Listen, if someone who knew the future pointed out a child to you and told you that that child would grow up totally evil, to be a ruthless dictator who would destroy millions of lives, could you then kill that child?

The Fourth Doctor’s agonised question has been made real. Davros, it seems, has brought the Doctor here to face up to the choices he made. He abandoned the child Davros to die, but instead he created Davros who, in turn, created the Daleks. So the Doctor’s guilt and shame build and build.

Meanwhile, Missy and Clara have discovered that they are not on a space station but actually on a planet. This planet has been made invisible to them until they sync with the atmosphere, at which point they realise where they are; Skaro, homeworld of the Daleks.

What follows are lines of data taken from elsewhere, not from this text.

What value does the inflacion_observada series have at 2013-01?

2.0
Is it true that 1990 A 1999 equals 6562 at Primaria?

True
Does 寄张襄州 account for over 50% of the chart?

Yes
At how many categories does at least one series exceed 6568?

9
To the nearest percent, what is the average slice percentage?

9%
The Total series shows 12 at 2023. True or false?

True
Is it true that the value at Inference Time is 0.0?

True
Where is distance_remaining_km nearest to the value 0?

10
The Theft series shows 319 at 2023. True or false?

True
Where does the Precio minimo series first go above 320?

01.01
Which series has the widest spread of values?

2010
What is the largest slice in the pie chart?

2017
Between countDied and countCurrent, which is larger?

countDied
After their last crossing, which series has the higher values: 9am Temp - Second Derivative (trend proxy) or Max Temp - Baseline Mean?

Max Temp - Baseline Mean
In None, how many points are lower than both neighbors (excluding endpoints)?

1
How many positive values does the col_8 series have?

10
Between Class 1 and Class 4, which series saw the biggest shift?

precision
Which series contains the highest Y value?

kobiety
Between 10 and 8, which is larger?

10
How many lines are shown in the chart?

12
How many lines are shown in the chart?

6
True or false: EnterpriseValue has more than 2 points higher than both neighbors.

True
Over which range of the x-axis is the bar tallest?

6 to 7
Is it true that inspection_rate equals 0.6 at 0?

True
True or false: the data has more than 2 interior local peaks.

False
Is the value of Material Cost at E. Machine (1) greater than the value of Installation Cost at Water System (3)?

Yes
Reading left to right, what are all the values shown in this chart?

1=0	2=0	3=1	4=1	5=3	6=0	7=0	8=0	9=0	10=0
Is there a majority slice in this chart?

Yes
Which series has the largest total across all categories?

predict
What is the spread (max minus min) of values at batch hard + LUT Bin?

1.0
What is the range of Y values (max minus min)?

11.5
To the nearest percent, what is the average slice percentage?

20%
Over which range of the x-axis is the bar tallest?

Skaro: Planet of the Daleks

As an aside here, I do wish they’d make up their minds as to whether or not Skaro has been destroyed. It was blown up in Remembrance of the Daleks, and then randomly re-appeared again in Asylum of the Daleks (with no explanation and no sense of surprise at its being there), and now we’re supposed to be surprised when it turns up again. But, if we start listing continuity issues in Doctor Who we’ll be here all day.

As the Daleks capture Clara and Missy, the Doctor’s confrontation with Davros becomes ever more desperate. At the turning point, when the Daleks threaten the TARDIS, Missy turns and offers her allegiance to the Daleks, only to be shot by them -she disintegrates, which is not the usual Dalek extermination method, leading us to believe that there’s some funny business going on here. It’s not long before Clara explodes too and the Doctor’s TARDIS follows.

Somehow, the Doctor manages, it seems, to go back in time to when Davros was a child. Very few family shows would end an episode with their hero holding a gun to a child to kill him. Doctor Who is weird like that.